Your assignment: Every line below needs to be transcribed without alteration, and no image may be carried over.

Data segment:
####################

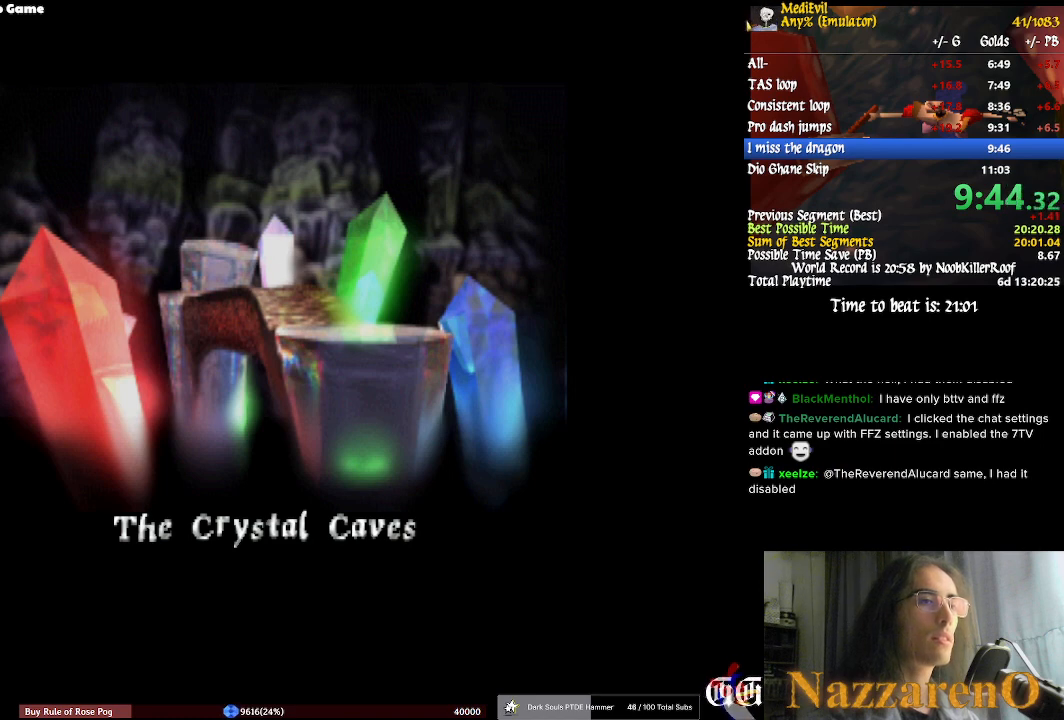
{"buttons": [], "left_stick": "center", "right_stick": "center", "events": []}
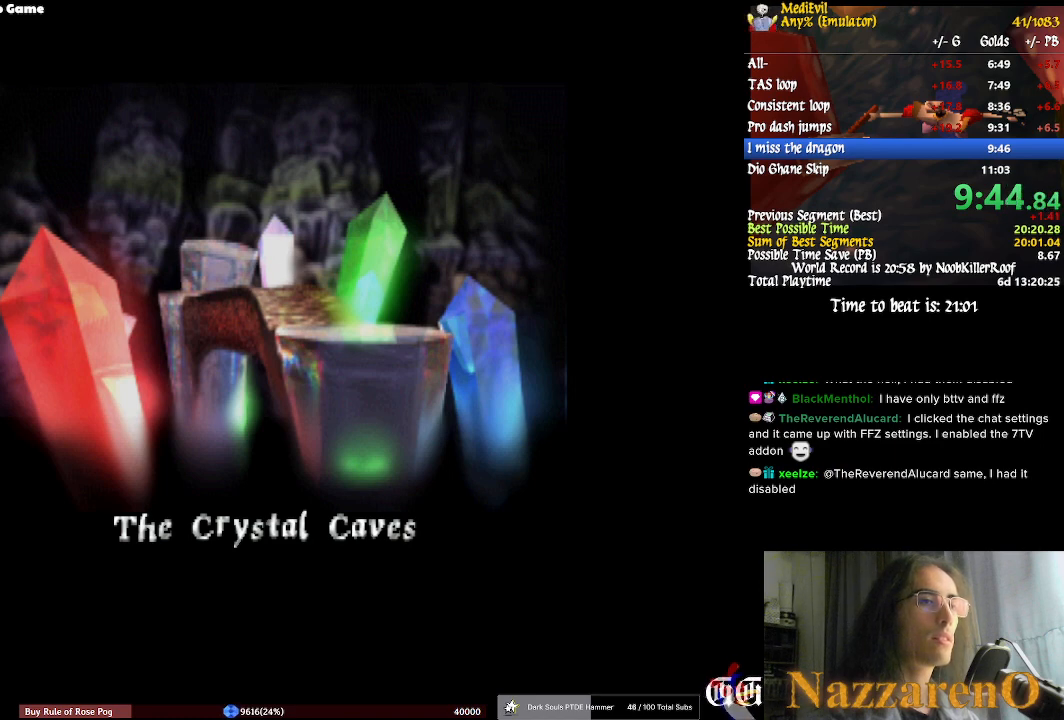
{"buttons": [], "left_stick": "center", "right_stick": "center", "events": []}
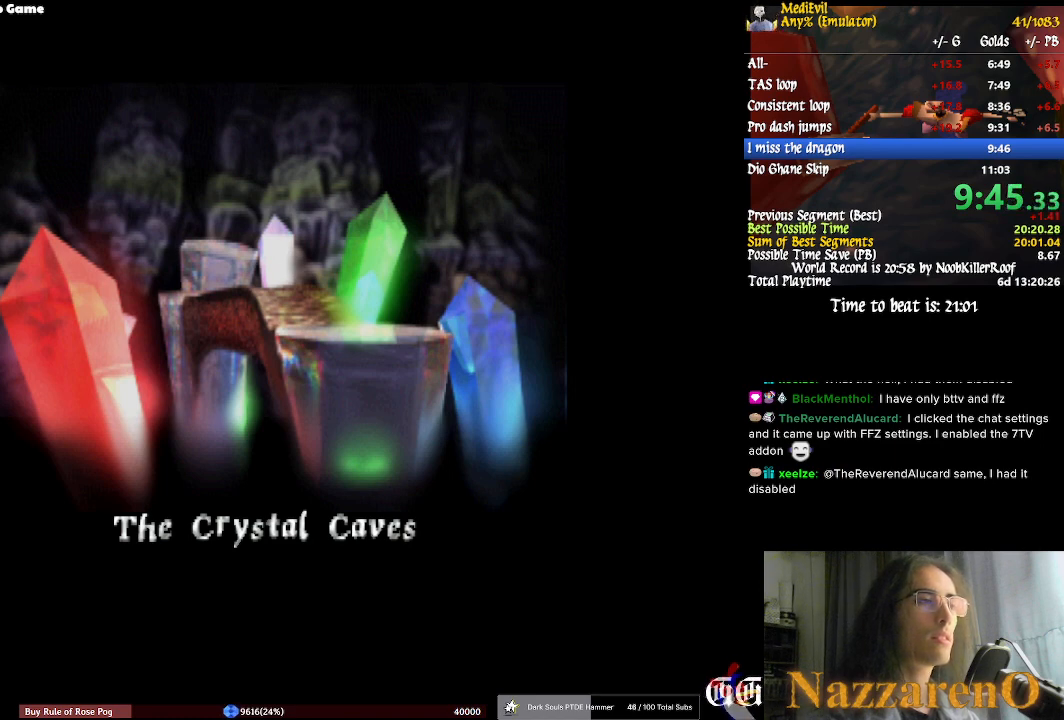
{"buttons": [], "left_stick": "center", "right_stick": "center", "events": []}
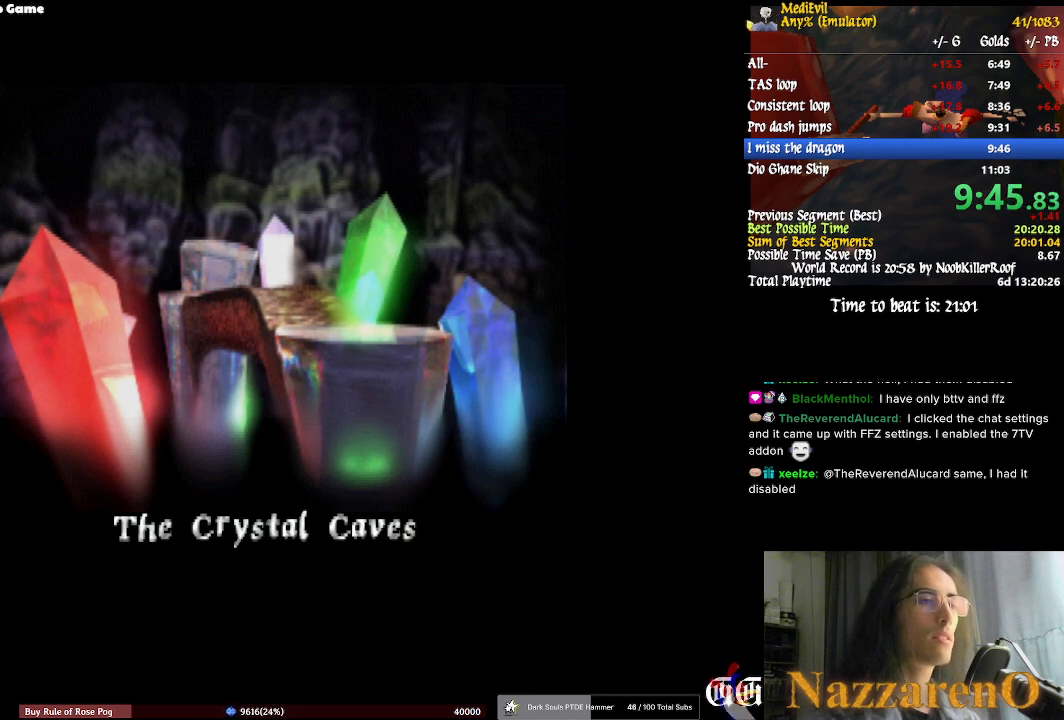
{"buttons": [], "left_stick": "right", "right_stick": "center", "events": [[100, "left_stick", "right"]]}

####################

Completed exercise:
{"buttons": [], "left_stick": "center", "right_stick": "center", "events": []}
{"buttons": [], "left_stick": "center", "right_stick": "center", "events": []}
{"buttons": [], "left_stick": "center", "right_stick": "center", "events": []}
{"buttons": [], "left_stick": "right", "right_stick": "center", "events": [[100, "left_stick", "right"]]}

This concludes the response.